Registers the pre-defined LI SQL UDF and UDT functions to execute the SQL operations.

Param

None

Returns

None

Return type

None

DistanceJoinOption

class li.DistanceJoinOption.DistanceJoinOption

Options for the distance join operations.

DistanceColumnName

Adds a column to the result dataframe that contains the distance calculated.

LimitMatches

Limits the number of joined results for each source dataframe record. The argument should be a number, and the match results will be limited to those that rank at the number or lower based on distance. Default is no limit.

LimitMethod

The method used for ranking matches. The argument should be a LimitMethods value

LimitMethods

class li.LimitMethods.LimitMethods

LimitMethods options for providing value in DistanceJoinOption.LimitMethod

DenseRank

A DenseRank window function for limiting matches.

Rank

A Rank window function for limiting matches.

RowNumber

A RowNumber window function for limiting matches.

DownloadManagerBuilder

class li.DownloadManagerBuilder.DownloadManagerBuilder(downloadLocation=None, permissions=None)

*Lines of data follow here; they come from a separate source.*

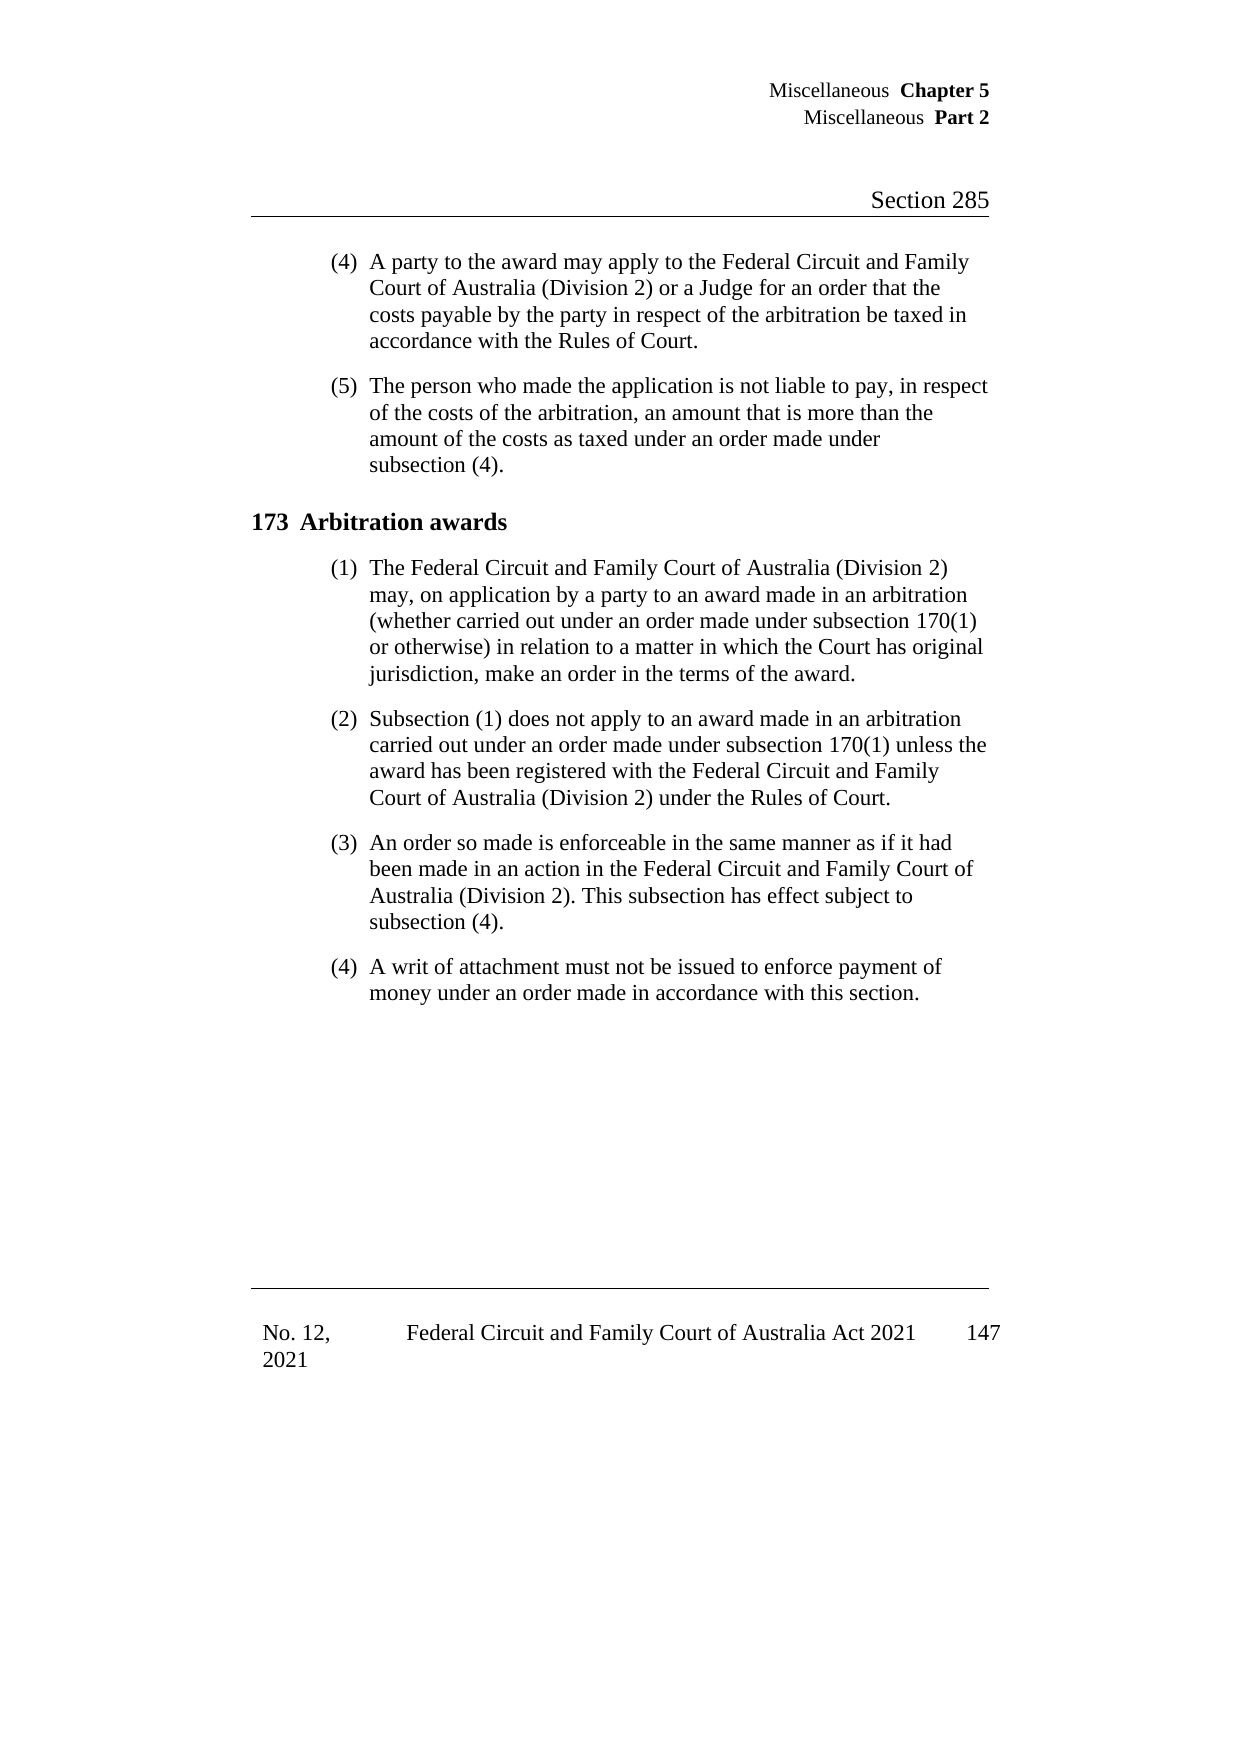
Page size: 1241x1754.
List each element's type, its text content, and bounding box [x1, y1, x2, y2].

text 173 Arbitration awards [251, 507, 989, 536]
text (5) The person who made the application is not liable to pay, in respect of the costs of the arbitration, an amount that is more than the amount of the costs as taxed under an order made under subsection (4). [251, 372, 989, 478]
text (3) An order so made is enforceable in the same manner as if it had been made in an action in the Federal Circuit and Family Court of Australia (Division 2). This subsection has effect subject to subsection (4). [251, 829, 989, 934]
text (4) A party to the award may apply to the Federal Circuit and Family Court of Australia (Division 2) or a Judge for an order that the costs payable by the party in respect of the arbitration be taxed in accordance with the Rules of Court. [251, 248, 989, 353]
text (1) The Federal Circuit and Family Court of Australia (Division 2) may, on application by a party to an award made in an arbitration (whether carried out under an order made under subsection 170(1) or otherwise) in relation to a matter in which the Court has original jurisdiction, make an order in the terms of the award. [251, 554, 989, 686]
text (2) Subsection (1) does not apply to an award made in an arbitration carried out under an order made under subsection 170(1) unless the award has been registered with the Federal Circuit and Family Court of Australia (Division 2) under the Rules of Court. [251, 705, 989, 810]
text (4) A writ of attachment must not be issued to enforce payment of money under an order made in accordance with this section. [251, 953, 989, 1006]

This builder class to configure downloading from remote paths.

addDownloader(downloader)

Adds a configured download manager to use when downloading from remote paths. If multiple download managers claim to support a path, then the download manager added first will be used.

Parameters

downloader – The downloader configuration for remote path.

Returns

An object of DownloadManagerBuilder class

Return type

DownloadManagerBuilder

build()

Returns the configured DownloadManager used when downloading from remote paths.

Returns

An object of configured DownloadManager class

Return type

DownloadManager

S3Downloader

class li.S3Downloader.S3Downloader(hadoopConfiguration)

This Downloader class is used enabling the use of data located at S3.

getDownloader()

Returns the object reference of S3 Downloader responsible for downloading the data from S3.

Returns

An object of S3Downloader

Return type

S3Downloader

GoogleDownloader

class li.GoogleDownloader.GoogleDownloader(hadoopConfiguration)

This Downloader class is used enabling the use of data located at Google Storage.

getDownloader()

Returns the object reference of Google Downloader responsible for downloading the data from Google Storage.

Returns

An object of GoogleDownloader

Return type

GoogleDownloader

HDFSDownloader

class li.HDFSDownloader.HDFSDownloader(hadoopConfiguration)

This Downloader class is used enabling the use of data located at HDFS.

getDownloader()

Returns the object reference of HDFS Downloader responsible for downloading the data from HDFS.

Returns

An object of HDFSDownloader

Return type

HDFSDownloader

LocalFilePassthroughDownloader

class li.LocalFilePassthroughDownloader.LocalFilePassthroughDownloader

This Downloader class is used enabling the use of data located at Local File System.

getDownloader()

Returns the object reference of Local Downloader responsible for downloading the data from Local File System.

Returns

An object of LocalFilePassthroughDownloader

Return type

LocalFilePassthroughDownloader

HadoopConfiguration

class li.HadoopConfiguration.HadoopConfiguration

This configuration class allows you to create HadoopConfiguration.

getHadoopConfiguration()

Returns the wrapped HadoopConfiguration class.

Returns

An object of HadoopConfiguration

Return type

HadoopConfiguration